INPUT MATERIAL: Begin
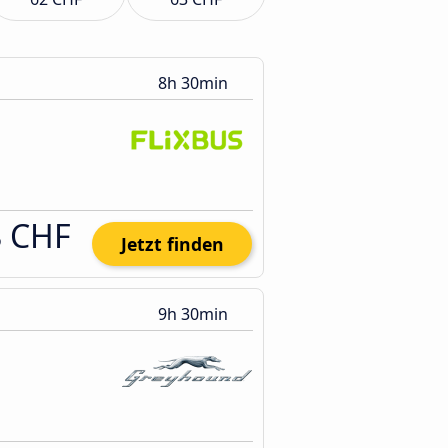
8h 30min
8 CHF
Jetzt finden
9h 30min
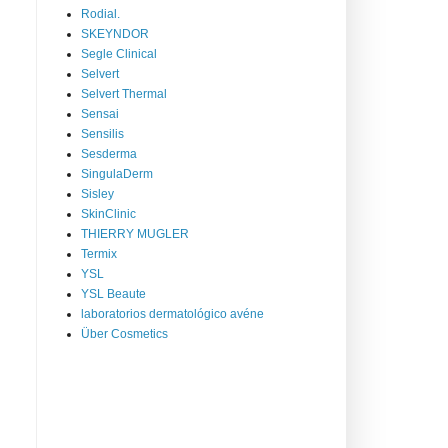
Rodial.
SKEYNDOR
Segle Clinical
Selvert
Selvert Thermal
Sensai
Sensilis
Sesderma
SingulaDerm
Sisley
SkinClinic
THIERRY MUGLER
Termix
YSL
YSL Beaute
laboratorios dermatológico avéne
Über Cosmetics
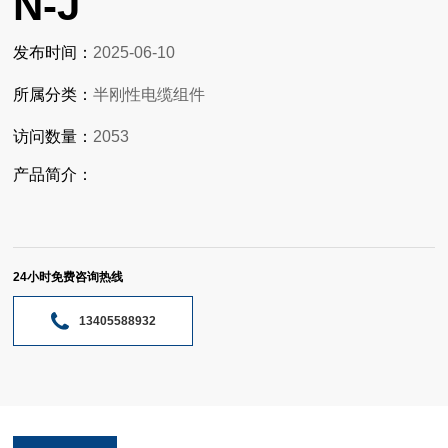
N-J
发布时间：
2025-06-10
所属分类：
半刚性电缆组件
访问数量：
2053
产品简介：
24小时免费咨询热线
13405588932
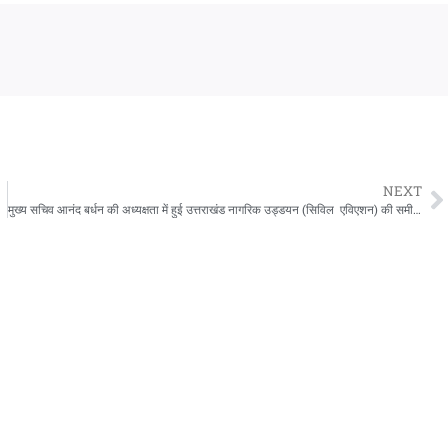
NEXT
तारेगी भाजपा!
मुख्य सचिव आनंद बर्धन की अध्यक्षता में हुई उत्तराखंड नागरिक उड्डयन (सिविल एविएशन) की समीक्षा बैठक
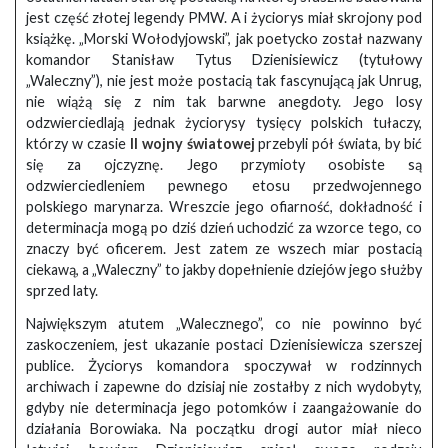
jest część złotej legendy PMW. A i życiorys miał skrojony pod
książkę. „Morski Wołodyjowski”, jak poetycko został nazwany
komandor Stanisław Tytus Dzienisiewicz (tytułowy
„Waleczny”), nie jest może postacią tak fascynującą jak Unrug,
nie wiążą się z nim tak barwne anegdoty. Jego losy
odzwierciedlają jednak życiorysy tysięcy polskich tułaczy,
którzy w czasie
II wojny światowej
przebyli pół świata, by bić
się za ojczyznę. Jego przymioty osobiste są
odzwierciedleniem pewnego etosu przedwojennego
polskiego marynarza. Wreszcie jego ofiarność, dokładność i
determinacja mogą po dziś dzień uchodzić za wzorce tego, co
znaczy być oficerem. Jest zatem ze wszech miar postacią
ciekawą, a „Waleczny” to jakby dopełnienie dziejów jego służby
sprzed laty.
Największym atutem „Walecznego”, co nie powinno być
zaskoczeniem, jest ukazanie postaci Dzienisiewicza szerszej
publice. Życiorys komandora spoczywał w rodzinnych
archiwach i zapewne do dzisiaj nie zostałby z nich wydobyty,
gdyby nie determinacja jego potomków i zaangażowanie do
działania Borowiaka. Na początku drogi autor miał nieco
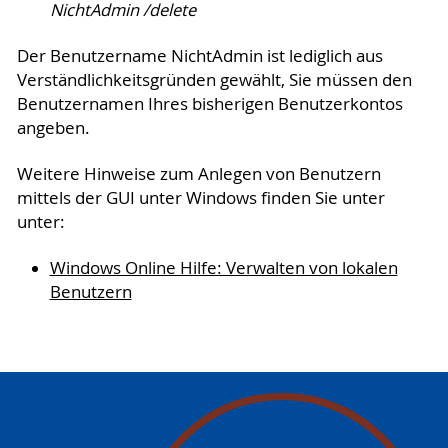
NichtAdmin /delete
Der Benutzername NichtAdmin ist lediglich aus
Verständlichkeitsgründen gewählt, Sie müssen den
Benutzernamen Ihres bisherigen Benutzerkontos
angeben.
Weitere Hinweise zum Anlegen von Benutzern
mittels der GUI unter Windows finden Sie unter
unter:
Windows Online Hilfe: Verwalten von lokalen
Benutzern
INPUT MATERIAL: End
PROBLEM DESCRIPTION
Change every "YSL" in the records to "Yves Saint Laurent" and write out all the lines again with nothing else altered. Leave the pictures out of your answer.

RESPONSE BELOW
8h 30min
8 CHF
Jetzt finden
9h 30min
Rodial.
SKEYNDOR
Segle Clinical
Selvert
Selvert Thermal
Sensai
Sensilis
Sesderma
SingulaDerm
Sisley
SkinClinic
THIERRY MUGLER
Termix
Yves Saint Laurent
Yves Saint Laurent Beaute
laboratorios dermatológico avéne
Über Cosmetics
N-J
发布时间：
2025-06-10
所属分类：
半刚性电缆组件
访问数量：
2053
产品简介：
24小时免费咨询热线
13405588932
NEXT
तारेगी भाजपा!
मुख्य सचिव आनंद बर्धन की अध्यक्षता में हुई उत्तराखंड नागरिक उड्डयन (सिविल एविएशन) की समीक्षा बैठक
jest część złotej legendy PMW. A i życiorys miał skrojony pod
książkę. „Morski Wołodyjowski”, jak poetycko został nazwany
komandor Stanisław Tytus Dzienisiewicz (tytułowy
„Waleczny”), nie jest może postacią tak fascynującą jak Unrug,
nie wiążą się z nim tak barwne anegdoty. Jego losy
odzwierciedlają jednak życiorysy tysięcy polskich tułaczy,
którzy w czasie
II wojny światowej
przebyli pół świata, by bić
się za ojczyznę. Jego przymioty osobiste są
odzwierciedleniem pewnego etosu przedwojennego
polskiego marynarza. Wreszcie jego ofiarność, dokładność i
determinacja mogą po dziś dzień uchodzić za wzorce tego, co
znaczy być oficerem. Jest zatem ze wszech miar postacią
ciekawą, a „Waleczny” to jakby dopełnienie dziejów jego służby
sprzed laty.
Największym atutem „Walecznego”, co nie powinno być
zaskoczeniem, jest ukazanie postaci Dzienisiewicza szerszej
publice. Życiorys komandora spoczywał w rodzinnych
archiwach i zapewne do dzisiaj nie zostałby z nich wydobyty,
gdyby nie determinacja jego potomków i zaangażowanie do
działania Borowiaka. Na początku drogi autor miał nieco
NichtAdmin /delete
Der Benutzername NichtAdmin ist lediglich aus
Verständlichkeitsgründen gewählt, Sie müssen den
Benutzernamen Ihres bisherigen Benutzerkontos
angeben.
Weitere Hinweise zum Anlegen von Benutzern
mittels der GUI unter Windows finden Sie unter
unter:
Windows Online Hilfe: Verwalten von lokalen
Benutzern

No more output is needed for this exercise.